Japan's wealthiest person has been trying convince U.S. regulators to allow Sprint, the No. 3 wireless carrier, to acquire T-Mobile (TMUS
). But so far, he has failed to persuade them.
Now, Son is taking his case directly to the American people, saying in TV interviews on "The Charlie Rose Show" and on CNBC that Americans pay too much for broadband service that, at least compared with the rest of the world, is slower than molasses.
When regulators rejected AT&T's (T
) $39 billion acquisition of T-Mobile in 2011, they made it clear they wanted four national wireless carriers. Even though the odds are stacked against Son, independent telecom analyst Jeff Kagan argues that investors shouldn't count him out. After all, some pundits were skeptical that regulators would approve Softbank's $21.6 billion takeover of Sprint, and that got approved.
"That's the million dollar question that no one has the answer to, not even Masayoshi Son," says Kagan. "I can't see the regulators on their own choosing to allow the merger, but I wouldn't put anything past Masayoshi Son. He has a way of winning people over and getting his way."
If Son is successful, he vows to launch a "price war" against rivals Verizon (VZ
) and AT&T, the No. 1 and 2 players, respectively. Shares of Verizon and AT&T didn't really budge after Son went on TV because the companies are already in the midst of a growing price war with T-Mobile.

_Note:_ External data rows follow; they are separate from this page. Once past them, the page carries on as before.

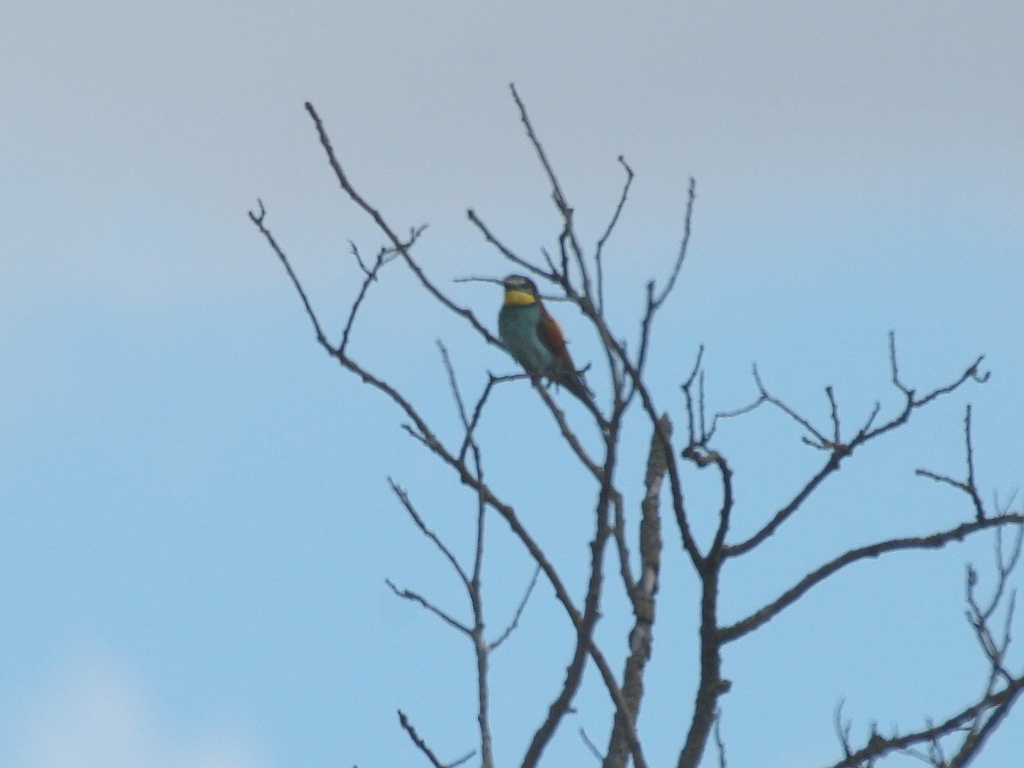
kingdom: Animalia
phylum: Chordata
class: Aves
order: Coraciiformes
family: Meropidae
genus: Merops
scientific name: Merops apiaster
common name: European bee-eater
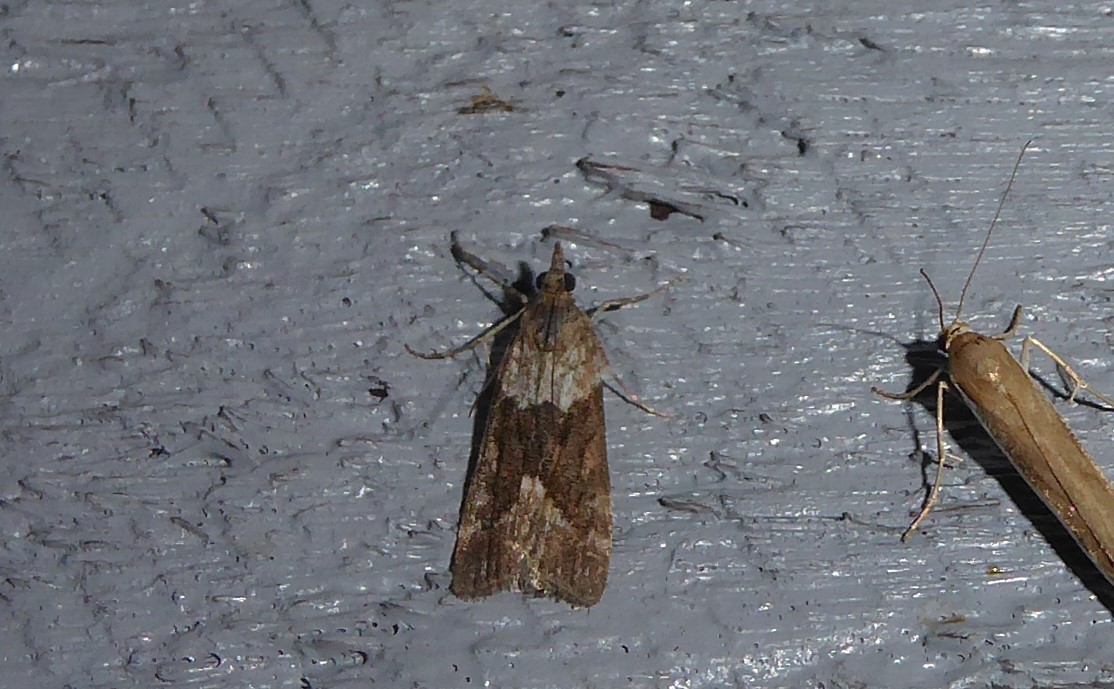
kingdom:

Under the leadership of outspoken CEO John Legere, T-Mobile has upended the staid wireless industry through aggressive marketing, including one program in which the company pays consumers' costs to "break up" with their existing carriers. The industry has been forced to react to Legere's strategy, which has helped T-Mobile snag 869,000 monthly customers in the last quarter, far more than its rivals and ahead of Wall Street's expectations.
AT&T announced on Tuesday that it would slash the costs of some data plans used by families and small businesses by $15 a month
. Last month, Verizon unveiled its "more everything" plan offering customers more data for their money in an effort to keep them from defecting.

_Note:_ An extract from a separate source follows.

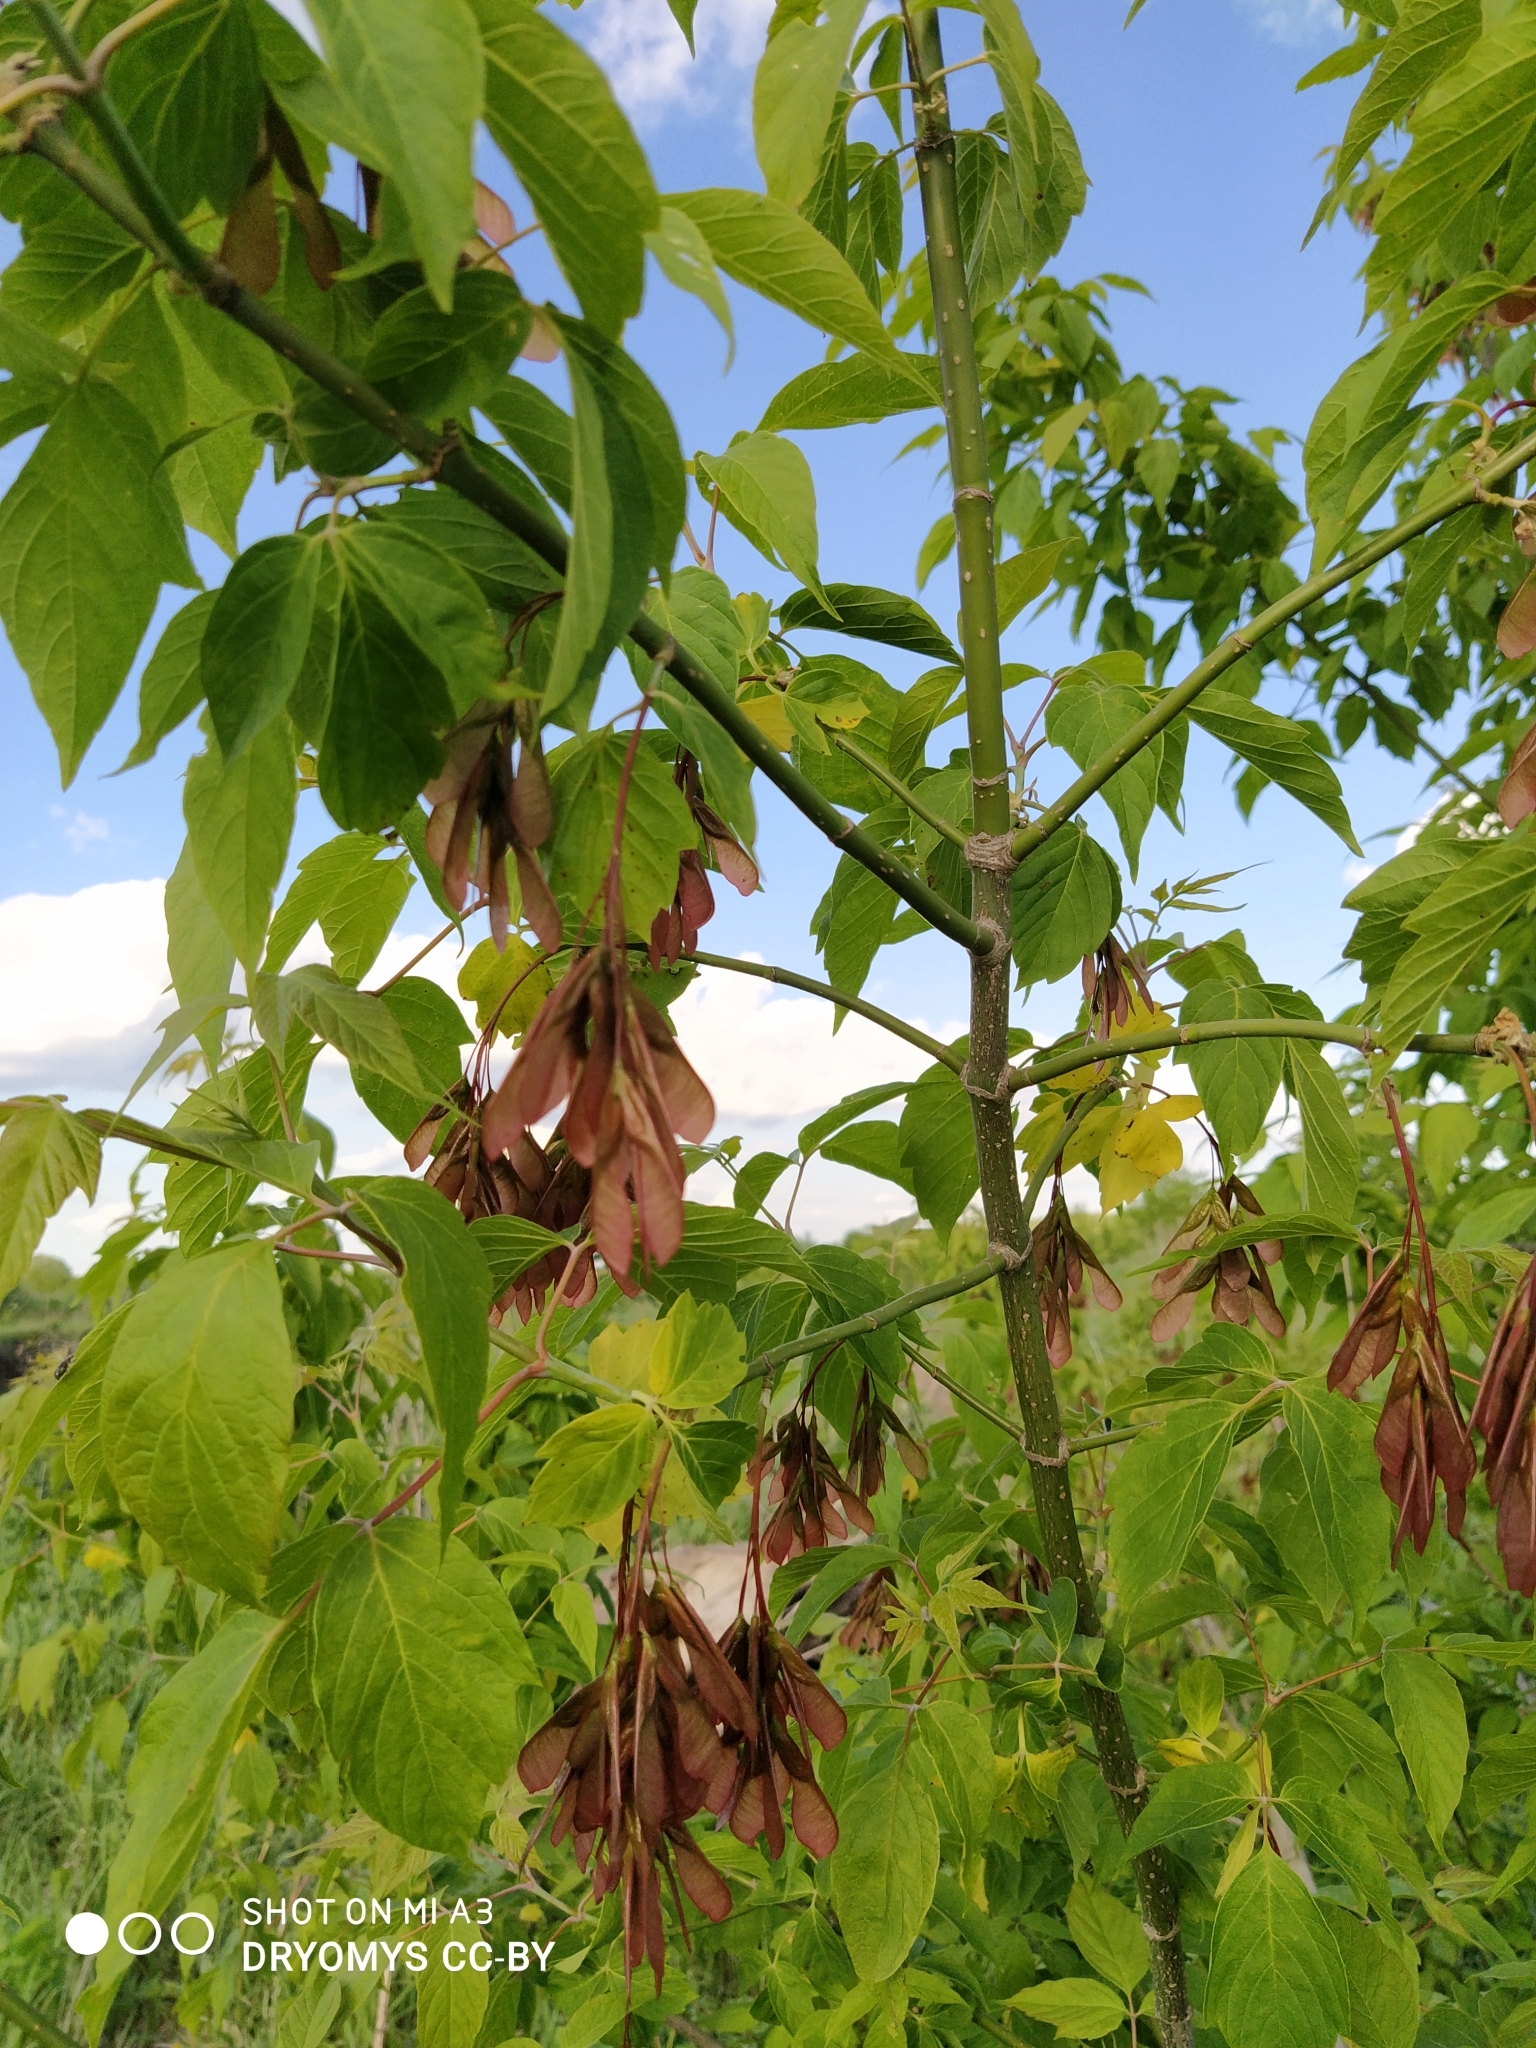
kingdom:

The price wars are only going to intensify because the U.S. wireless market is at a saturation point, meaning the only way the combatants can grow is by stealing each other's customers.
Of course, Son is well aware of the market's harsh realities and is wealthy and patient enough to wait for regulators to see things his way. By Kagan's reckoning, it's not a question of if the billionaire buys T-Mobile, but when.